Red Square

Red Square

As I child, I couldn’t imagine being an organ donor. I thought the idea of someone taking something from my loved one—well, frankly disturbing. I argued with my parents, both of whom had chosen to be organ donors, and boldly stated I would not be one. A number of things along the way have changed my idea and appreciation for organ donors: Two in particular.

The first was my heart surgery in 1998. This was actually my third heart surgery, but the first one where I received a “graft.” A graft is the fancy term for a cadaver valve–in short, an organ that had been donated. At the time, I didn’t really think much about it except for to delight in telling people I had a “dead person valve.”

Dad and I

Dad and I

Then, in 2008, my father passed away. As I stated, my father was an organ donor–and yes, it still bothered me. Then, a little while later, we received a letter and some tokens of appreciation from the company that handled organ donation. I cried. It reminded me that the caring, giving man my father always was, he was continuing to be as he became part of keeping someone else alive.

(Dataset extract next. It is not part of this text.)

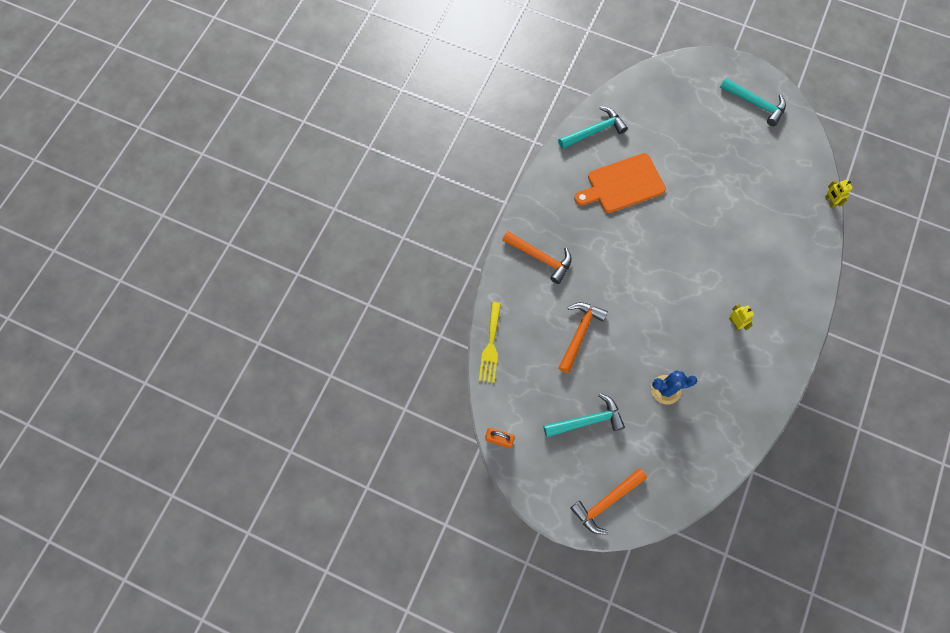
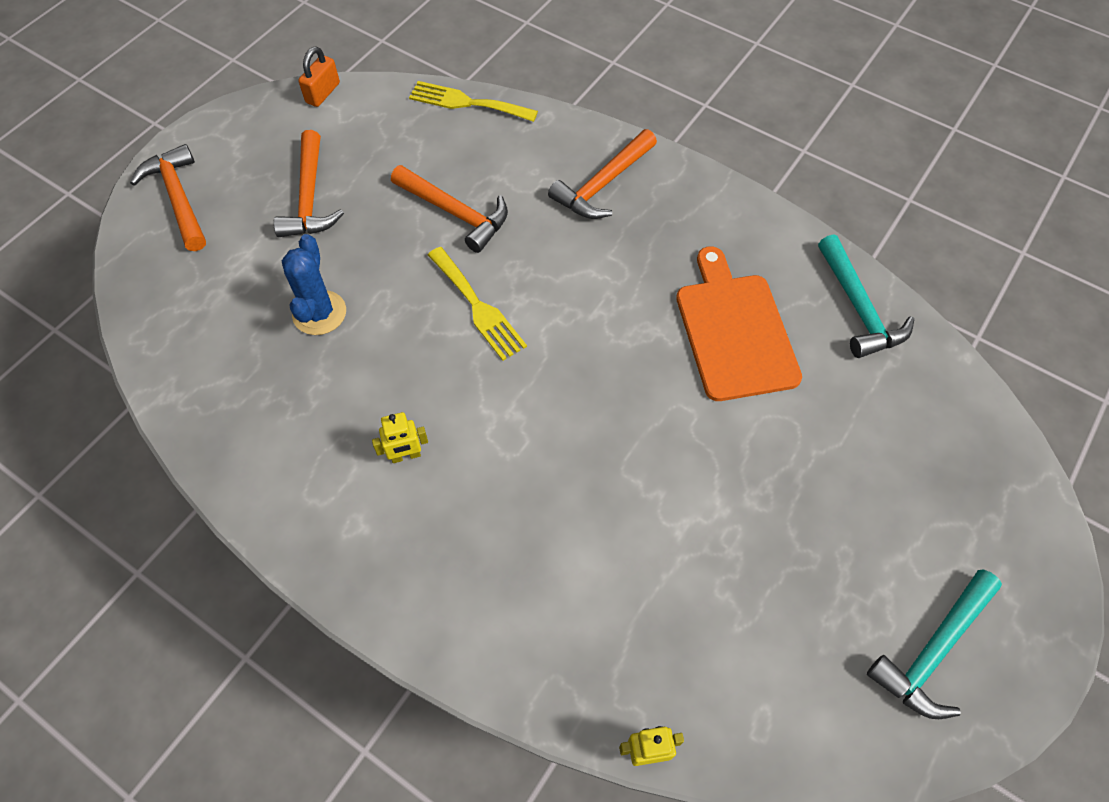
camera: 100 degrees right, 10 degrees down
(587, 420) = (309, 197): turquoise hammer -> orange hammer
(640, 308) = (478, 307): none -> yellow fork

It was this realization that sent me thinking about my own transplant. The idea that I had a piece of someone else’s heart became something for which I was extremely grateful–for their family’s sake. Through my life, their loved one was continuing to touch people around the world–Literally! It made me curious who they were, and gave me a desire to share with them all the places their loved one had gone.

Somali Refugees in Tanzania

Somali Refugees in Tanzania

At my recent heart check up, I was told my heart was better than ever, and my graft is going strong–16 years later. I asked my cardiologist if it would be possible to find out who’s heart valve I had received, expressing my desire to share with them the life their loved one has continued to live. He explained that, while he understood my gratitude, hospitals purposefully did not keep track of those things so families cannot demand compensation or retract their gift. While I understand, it disappointed me to now be able to say thank you. So I determined to do it here.

Second Degree

Second Degree

So, if your loved one was an organ donor (as I have now chosen to become), this is for you.

In the past 16 years, your loved one’s heart has traveled to 23 different countries, spent three summers working with refugees, and conducted medical clinics in 3 countries, VBS in 2, and directed drama in 5, including performing in schools all over Australia. Travelling with me, they have listened to 112 hours of class and earned a second degree. They have taught 1,600 students, attending sporting events of all varieties, directing theatre and leading clubs. They have read close to 800 books. They have laughed, loved, held seven nieces and nephews. They have cried–burying a grandfather, grandmother, father, uncle, and several former students. They have protested, written letters to the newspaper, attended government meetings, and campaigned door to door.

Field Trip

Field Trip

They have sung, danced, written, painted, created, and designed. And just like you carry them always in your heart, I literally have them in mine. And while I firmly believe in life after death, this is a bit of life added on in the meantime. For all those who will never have a chance to say it: Thank you!